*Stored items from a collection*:
+ + + + + + +

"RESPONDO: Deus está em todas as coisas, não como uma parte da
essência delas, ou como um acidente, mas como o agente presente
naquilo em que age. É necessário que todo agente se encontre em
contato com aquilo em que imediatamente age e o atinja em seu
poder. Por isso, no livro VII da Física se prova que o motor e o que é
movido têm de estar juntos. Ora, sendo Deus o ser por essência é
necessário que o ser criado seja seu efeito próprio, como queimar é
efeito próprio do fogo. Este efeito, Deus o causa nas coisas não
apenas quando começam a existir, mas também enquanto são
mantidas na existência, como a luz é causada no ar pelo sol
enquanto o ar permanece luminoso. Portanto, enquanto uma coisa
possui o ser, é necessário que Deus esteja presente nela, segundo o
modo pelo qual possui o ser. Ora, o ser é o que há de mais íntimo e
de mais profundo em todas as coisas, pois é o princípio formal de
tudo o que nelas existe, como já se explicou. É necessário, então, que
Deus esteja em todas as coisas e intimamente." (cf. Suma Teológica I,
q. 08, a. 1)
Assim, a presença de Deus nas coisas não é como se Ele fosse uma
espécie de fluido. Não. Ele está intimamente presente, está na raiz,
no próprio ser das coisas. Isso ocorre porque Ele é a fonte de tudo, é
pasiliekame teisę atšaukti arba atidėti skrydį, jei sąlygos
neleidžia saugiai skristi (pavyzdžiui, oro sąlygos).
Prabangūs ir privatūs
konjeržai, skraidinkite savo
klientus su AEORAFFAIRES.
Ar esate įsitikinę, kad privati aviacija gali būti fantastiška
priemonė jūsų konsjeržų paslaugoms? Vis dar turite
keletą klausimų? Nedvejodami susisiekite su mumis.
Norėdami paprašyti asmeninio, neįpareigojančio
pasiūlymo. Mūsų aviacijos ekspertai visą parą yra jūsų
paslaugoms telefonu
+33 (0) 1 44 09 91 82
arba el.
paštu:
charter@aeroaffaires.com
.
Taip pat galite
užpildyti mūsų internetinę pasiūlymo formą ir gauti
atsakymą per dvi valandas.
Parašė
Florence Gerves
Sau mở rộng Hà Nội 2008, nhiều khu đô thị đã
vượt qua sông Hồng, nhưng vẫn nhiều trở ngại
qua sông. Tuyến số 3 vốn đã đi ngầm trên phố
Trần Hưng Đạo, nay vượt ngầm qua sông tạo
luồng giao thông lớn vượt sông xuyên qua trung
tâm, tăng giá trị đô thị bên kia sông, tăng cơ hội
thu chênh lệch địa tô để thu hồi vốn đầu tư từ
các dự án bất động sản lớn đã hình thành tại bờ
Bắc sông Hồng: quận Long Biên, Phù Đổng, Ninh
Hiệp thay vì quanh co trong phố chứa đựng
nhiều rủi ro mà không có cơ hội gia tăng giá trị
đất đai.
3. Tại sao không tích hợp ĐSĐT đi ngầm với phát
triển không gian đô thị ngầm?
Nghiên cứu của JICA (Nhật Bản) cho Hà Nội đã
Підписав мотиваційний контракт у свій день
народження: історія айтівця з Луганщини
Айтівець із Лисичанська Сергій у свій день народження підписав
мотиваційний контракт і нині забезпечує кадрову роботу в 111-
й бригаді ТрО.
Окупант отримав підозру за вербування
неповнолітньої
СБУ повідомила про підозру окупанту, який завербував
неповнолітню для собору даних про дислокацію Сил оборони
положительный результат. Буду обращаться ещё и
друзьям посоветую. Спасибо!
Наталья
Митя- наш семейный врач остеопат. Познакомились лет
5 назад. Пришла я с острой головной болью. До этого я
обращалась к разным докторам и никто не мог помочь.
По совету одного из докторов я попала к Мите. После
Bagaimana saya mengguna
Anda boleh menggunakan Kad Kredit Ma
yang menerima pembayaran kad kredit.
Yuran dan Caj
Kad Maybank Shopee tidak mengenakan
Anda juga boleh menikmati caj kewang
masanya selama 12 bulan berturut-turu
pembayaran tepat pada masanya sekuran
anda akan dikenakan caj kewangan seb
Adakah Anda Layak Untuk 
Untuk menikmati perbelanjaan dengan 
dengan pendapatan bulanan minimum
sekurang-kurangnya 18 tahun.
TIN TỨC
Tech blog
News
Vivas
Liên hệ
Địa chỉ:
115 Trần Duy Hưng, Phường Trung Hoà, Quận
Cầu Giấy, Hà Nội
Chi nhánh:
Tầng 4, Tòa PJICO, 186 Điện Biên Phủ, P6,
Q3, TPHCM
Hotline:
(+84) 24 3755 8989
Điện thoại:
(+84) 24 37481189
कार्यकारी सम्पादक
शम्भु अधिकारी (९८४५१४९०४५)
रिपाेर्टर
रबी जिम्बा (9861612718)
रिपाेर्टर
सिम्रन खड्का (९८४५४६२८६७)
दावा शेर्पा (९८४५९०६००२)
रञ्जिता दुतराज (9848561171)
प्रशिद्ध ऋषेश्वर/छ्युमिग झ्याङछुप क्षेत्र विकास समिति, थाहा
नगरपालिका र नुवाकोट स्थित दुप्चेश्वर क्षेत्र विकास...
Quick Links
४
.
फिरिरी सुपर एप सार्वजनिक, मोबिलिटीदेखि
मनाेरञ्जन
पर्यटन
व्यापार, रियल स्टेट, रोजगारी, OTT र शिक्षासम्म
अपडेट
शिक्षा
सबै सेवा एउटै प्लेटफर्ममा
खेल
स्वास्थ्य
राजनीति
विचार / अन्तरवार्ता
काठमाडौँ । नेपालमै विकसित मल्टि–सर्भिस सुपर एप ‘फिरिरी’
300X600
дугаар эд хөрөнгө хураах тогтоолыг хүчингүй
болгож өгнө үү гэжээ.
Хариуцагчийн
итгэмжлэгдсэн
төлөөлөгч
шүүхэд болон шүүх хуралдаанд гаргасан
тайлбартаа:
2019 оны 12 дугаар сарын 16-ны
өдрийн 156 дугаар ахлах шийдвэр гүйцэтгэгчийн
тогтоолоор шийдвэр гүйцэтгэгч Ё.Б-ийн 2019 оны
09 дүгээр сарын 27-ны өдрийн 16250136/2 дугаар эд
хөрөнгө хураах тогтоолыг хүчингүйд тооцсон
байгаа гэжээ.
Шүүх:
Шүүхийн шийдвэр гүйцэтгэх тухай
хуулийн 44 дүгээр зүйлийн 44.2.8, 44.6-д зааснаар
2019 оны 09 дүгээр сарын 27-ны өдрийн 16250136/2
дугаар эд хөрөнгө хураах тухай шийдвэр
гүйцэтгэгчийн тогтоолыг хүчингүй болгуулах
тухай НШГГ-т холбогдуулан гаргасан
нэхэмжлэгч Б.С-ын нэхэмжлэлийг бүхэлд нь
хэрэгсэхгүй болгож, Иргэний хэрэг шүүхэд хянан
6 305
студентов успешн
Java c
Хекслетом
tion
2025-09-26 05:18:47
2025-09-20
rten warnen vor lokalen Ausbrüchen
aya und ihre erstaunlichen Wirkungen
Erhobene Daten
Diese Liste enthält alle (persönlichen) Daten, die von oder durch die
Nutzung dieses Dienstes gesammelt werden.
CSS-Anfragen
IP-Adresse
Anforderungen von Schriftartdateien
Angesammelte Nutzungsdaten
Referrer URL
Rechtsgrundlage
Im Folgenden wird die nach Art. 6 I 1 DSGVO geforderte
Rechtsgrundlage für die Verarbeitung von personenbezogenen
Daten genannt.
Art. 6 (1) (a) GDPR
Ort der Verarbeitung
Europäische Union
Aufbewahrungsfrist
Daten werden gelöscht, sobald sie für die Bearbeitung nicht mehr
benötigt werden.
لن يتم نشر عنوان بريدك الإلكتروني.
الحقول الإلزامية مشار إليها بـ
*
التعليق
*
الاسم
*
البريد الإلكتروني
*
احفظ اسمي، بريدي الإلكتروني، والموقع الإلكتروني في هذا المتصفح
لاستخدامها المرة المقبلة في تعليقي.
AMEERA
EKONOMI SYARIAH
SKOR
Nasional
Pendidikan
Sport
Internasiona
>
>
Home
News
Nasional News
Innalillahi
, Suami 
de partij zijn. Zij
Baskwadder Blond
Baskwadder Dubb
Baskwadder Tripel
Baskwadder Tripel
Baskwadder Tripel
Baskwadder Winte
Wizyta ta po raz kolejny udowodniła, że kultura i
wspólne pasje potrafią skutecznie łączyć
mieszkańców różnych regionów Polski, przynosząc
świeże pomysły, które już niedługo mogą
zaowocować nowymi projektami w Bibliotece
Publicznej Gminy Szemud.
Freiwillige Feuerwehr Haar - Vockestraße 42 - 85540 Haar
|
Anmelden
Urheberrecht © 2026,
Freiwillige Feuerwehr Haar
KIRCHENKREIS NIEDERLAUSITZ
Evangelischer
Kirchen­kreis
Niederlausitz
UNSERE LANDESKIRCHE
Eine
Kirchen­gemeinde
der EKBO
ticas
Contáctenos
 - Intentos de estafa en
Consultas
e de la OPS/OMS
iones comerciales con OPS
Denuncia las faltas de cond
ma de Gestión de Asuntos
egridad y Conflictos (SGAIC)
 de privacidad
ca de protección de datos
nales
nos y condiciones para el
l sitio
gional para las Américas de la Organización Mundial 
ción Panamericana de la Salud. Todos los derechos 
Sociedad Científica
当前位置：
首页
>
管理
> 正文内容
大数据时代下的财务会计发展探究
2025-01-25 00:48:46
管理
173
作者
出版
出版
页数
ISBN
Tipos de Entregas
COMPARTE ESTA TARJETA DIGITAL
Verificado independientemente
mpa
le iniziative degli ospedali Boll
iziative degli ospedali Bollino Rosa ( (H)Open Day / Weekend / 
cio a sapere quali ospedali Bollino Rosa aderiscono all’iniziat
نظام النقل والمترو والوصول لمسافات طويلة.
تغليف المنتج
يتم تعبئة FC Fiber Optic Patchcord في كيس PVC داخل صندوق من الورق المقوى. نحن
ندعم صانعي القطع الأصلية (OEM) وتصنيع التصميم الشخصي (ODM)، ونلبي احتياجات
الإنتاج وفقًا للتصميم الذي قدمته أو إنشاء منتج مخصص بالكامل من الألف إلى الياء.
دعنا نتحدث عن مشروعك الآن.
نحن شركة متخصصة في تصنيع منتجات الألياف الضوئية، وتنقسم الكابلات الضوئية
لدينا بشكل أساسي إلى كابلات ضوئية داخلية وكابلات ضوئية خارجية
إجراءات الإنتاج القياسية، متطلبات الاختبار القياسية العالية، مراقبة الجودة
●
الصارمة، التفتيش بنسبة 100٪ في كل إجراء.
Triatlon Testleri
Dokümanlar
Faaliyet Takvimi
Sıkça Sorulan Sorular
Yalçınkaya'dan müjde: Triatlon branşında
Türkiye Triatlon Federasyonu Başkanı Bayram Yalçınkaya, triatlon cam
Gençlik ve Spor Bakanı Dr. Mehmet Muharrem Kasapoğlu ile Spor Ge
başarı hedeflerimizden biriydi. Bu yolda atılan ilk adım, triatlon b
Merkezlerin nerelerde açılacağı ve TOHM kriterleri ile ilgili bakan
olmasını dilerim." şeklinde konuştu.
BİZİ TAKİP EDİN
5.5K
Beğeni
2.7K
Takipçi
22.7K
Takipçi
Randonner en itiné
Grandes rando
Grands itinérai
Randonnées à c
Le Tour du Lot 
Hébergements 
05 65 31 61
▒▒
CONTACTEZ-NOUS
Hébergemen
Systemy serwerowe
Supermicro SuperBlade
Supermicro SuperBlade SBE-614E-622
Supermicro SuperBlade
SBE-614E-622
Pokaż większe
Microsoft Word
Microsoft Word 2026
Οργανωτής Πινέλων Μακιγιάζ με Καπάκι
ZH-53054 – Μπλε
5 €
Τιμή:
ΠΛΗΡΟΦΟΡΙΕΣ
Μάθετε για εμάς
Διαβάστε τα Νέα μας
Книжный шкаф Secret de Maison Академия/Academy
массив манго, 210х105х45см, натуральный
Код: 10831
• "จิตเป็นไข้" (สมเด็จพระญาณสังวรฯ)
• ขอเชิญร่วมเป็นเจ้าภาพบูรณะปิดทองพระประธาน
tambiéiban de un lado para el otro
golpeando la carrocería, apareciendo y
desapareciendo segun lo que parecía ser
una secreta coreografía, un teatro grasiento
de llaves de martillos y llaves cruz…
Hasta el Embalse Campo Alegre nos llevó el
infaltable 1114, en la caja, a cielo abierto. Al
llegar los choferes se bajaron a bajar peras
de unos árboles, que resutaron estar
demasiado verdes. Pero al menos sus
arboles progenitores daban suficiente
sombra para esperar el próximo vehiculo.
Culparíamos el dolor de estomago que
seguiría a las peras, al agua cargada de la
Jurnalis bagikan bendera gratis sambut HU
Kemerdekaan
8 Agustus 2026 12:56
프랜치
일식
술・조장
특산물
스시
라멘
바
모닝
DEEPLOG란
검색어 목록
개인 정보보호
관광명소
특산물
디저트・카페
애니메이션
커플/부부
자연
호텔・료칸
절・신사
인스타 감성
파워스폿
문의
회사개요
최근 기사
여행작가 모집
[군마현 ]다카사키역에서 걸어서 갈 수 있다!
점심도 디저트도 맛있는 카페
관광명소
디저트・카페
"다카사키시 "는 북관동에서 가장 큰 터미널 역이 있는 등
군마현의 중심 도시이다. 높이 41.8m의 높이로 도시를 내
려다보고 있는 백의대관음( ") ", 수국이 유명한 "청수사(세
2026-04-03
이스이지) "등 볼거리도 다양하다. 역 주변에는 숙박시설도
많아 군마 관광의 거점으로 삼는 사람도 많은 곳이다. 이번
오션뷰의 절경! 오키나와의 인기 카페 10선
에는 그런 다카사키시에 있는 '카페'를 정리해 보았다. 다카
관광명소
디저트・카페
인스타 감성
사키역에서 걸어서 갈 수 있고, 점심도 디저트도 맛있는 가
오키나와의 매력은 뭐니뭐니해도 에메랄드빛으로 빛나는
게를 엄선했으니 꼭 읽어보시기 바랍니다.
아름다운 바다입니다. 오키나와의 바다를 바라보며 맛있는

+ + + + + + +

*Assignment*: Repeat only the lines above, from the first line of the entries through the line that contains "possui o ser, é", including both ends.

*Result for this task*:
"RESPONDO: Deus está em todas as coisas, não como uma parte da
essência delas, ou como um acidente, mas como o agente presente
naquilo em que age. É necessário que todo agente se encontre em
contato com aquilo em que imediatamente age e o atinja em seu
poder. Por isso, no livro VII da Física se prova que o motor e o que é
movido têm de estar juntos. Ora, sendo Deus o ser por essência é
necessário que o ser criado seja seu efeito próprio, como queimar é
efeito próprio do fogo. Este efeito, Deus o causa nas coisas não
apenas quando começam a existir, mas também enquanto são
mantidas na existência, como a luz é causada no ar pelo sol
enquanto o ar permanece luminoso. Portanto, enquanto uma coisa
possui o ser, é necessário que Deus esteja presente nela, segundo o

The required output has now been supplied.